There’s a lot going on this episode. “Resident Alien” will go for (single camera) sitcom type laughs but still manage to run as a full hour long (forty-four minute) show. I was wondering if they’d be able to keep up the energy from the first episode when not doing a pilot and they succeed. Outside maybe way too much accompanying sad songs on the soundtrack in the last ten minutes, they excel.

The episode—written by show creator Chris Sheridan—does some “season order” corrections to the pilot, like introducing Gary Farmer as Sara Tomko’s father and everyone seeming to forget her previously established abusive boyfriend backstory. Tomko gets a bunch to do this episode—Alan Tudyk’s got like four things going on, Tomko sharing in one of them, then she’s got her own one with Farmer as her sidekick. Then there’s a sixth one, tied to the prologue, which seems like it’s one of Tudyk’s but is actually separate….

Very full episode.

It starts (after a mysterious prologue) with Tudyk’s first day as the town doctor, which is where the previous episode ended.
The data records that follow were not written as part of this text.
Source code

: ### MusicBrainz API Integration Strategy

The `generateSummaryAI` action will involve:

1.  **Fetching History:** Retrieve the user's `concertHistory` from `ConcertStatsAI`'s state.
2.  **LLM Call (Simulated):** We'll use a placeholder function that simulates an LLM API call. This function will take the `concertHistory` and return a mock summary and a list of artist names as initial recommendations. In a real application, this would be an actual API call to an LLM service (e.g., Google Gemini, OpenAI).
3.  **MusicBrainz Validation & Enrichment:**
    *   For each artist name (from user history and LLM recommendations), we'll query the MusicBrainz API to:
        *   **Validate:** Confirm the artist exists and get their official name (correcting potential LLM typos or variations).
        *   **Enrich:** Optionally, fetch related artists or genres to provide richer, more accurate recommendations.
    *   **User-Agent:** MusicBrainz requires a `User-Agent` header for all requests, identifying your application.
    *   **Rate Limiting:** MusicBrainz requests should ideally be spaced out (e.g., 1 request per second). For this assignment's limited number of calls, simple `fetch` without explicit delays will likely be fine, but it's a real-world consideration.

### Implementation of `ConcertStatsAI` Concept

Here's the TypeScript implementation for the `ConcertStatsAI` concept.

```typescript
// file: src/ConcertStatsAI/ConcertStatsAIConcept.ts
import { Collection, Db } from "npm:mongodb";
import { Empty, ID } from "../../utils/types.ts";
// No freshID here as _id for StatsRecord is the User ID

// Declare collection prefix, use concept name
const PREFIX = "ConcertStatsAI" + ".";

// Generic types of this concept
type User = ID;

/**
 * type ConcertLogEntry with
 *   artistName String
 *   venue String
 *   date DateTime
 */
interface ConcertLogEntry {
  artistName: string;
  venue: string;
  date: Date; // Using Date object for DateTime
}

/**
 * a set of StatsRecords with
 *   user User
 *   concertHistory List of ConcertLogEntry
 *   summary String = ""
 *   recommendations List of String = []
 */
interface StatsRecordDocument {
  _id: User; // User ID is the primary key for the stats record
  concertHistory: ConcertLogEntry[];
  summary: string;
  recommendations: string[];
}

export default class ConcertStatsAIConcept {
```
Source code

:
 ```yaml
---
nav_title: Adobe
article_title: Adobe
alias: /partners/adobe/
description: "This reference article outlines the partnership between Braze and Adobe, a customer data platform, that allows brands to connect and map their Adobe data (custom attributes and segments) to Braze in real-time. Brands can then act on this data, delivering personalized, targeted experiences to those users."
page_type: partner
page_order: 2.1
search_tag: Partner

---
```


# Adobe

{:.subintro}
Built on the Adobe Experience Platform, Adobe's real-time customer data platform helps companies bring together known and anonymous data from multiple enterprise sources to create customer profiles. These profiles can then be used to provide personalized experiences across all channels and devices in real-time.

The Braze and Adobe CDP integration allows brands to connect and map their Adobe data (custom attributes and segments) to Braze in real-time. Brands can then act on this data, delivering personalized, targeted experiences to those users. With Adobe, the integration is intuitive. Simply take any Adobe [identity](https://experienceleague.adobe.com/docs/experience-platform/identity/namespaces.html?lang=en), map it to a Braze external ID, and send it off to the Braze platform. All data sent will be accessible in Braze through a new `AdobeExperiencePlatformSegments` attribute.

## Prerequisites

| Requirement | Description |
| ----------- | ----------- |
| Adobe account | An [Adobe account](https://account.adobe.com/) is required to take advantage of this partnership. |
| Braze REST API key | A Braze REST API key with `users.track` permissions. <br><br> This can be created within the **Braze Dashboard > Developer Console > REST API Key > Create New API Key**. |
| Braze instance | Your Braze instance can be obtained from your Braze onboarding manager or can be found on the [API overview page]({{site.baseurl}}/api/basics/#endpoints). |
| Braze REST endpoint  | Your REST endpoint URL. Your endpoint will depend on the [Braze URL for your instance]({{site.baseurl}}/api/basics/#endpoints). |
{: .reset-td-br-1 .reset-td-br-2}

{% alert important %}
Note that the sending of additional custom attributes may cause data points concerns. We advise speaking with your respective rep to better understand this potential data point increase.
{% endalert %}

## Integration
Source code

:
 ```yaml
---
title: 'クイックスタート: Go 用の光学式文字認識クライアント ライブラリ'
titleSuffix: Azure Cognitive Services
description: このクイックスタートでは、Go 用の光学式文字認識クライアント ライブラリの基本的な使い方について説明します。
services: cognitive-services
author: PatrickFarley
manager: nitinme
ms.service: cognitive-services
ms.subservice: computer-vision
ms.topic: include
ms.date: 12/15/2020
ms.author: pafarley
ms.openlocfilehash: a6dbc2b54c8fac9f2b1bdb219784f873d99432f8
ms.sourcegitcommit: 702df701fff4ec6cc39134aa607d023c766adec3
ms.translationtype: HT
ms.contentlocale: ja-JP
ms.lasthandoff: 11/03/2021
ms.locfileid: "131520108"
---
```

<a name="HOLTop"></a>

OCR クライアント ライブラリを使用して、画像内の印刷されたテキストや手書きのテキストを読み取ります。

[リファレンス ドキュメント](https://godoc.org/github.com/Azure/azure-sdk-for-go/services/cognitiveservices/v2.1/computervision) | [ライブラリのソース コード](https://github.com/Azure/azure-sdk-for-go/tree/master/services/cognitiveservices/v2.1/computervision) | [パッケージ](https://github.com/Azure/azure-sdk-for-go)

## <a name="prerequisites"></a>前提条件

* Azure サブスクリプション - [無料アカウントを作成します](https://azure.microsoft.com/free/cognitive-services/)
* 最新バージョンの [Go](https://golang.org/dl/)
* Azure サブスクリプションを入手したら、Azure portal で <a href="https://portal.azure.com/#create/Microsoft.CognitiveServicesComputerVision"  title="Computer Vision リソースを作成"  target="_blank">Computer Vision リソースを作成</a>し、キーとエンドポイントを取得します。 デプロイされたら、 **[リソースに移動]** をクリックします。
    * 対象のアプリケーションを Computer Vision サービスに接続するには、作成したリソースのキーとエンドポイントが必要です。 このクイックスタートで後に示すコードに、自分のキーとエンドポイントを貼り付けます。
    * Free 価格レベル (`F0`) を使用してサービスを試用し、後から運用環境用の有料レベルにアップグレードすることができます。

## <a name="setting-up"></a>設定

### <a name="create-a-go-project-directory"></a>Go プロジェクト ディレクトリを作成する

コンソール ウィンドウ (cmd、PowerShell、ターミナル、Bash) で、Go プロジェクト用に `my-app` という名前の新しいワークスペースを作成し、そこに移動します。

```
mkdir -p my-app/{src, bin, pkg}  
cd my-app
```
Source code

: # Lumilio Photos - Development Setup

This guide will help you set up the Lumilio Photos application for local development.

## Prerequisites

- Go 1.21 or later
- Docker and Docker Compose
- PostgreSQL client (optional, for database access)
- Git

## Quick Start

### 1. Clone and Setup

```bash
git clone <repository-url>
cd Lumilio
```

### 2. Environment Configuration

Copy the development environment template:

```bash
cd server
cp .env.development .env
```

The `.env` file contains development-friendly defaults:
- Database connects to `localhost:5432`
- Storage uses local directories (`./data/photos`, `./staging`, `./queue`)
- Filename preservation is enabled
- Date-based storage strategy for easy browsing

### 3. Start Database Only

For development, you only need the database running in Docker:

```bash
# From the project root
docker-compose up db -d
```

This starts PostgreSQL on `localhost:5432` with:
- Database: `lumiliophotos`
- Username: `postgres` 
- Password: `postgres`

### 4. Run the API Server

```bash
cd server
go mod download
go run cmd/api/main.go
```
Here we get the resolution to cliffhanger—young Judah Prehn being able to see Tudyk’s true alien form (one in a bazillion chance), screaming, running out. It’s going to set up a whole plot with Tudyk plotting against Prehn and then bickering with him, which is going to have threads for mayor Levi Fiehler and sheriff Corey Reynolds, who continues to be hilarious.

Then Tudyk’s got his subplot with bartender Alice Wetterlund, who’s not hiding her being interested in him; though Tudyk’s entirely oblivious. They go bowling. It’s funny.

So far the show seems to be leveraging Tudyk’s comedic abilities—his performance is a fine mix of Jeff Bridges Starman and John Lithgow “3rd Rock” as he tries to grapple with his new human emotions—and Tomko’s dramatic sympathies. Farmer helps.

High points include the first day of doctoring montage, Reynolds as a trash talking bowler, Tudyk fantasizing about killing a little kid, and the flashbacks to Tudyk as an alien where the gross but not like violent gross shines.

There’s less developing Tudyk and Tomko’s relationship than expected—especially since she’s his sidekick at the clinic—but the parallel character development works out just fine.

Besides the too many songs, “Resident Alien” is doing just fine. The adjustments from the pilot may even be for the better long-term… we shall see.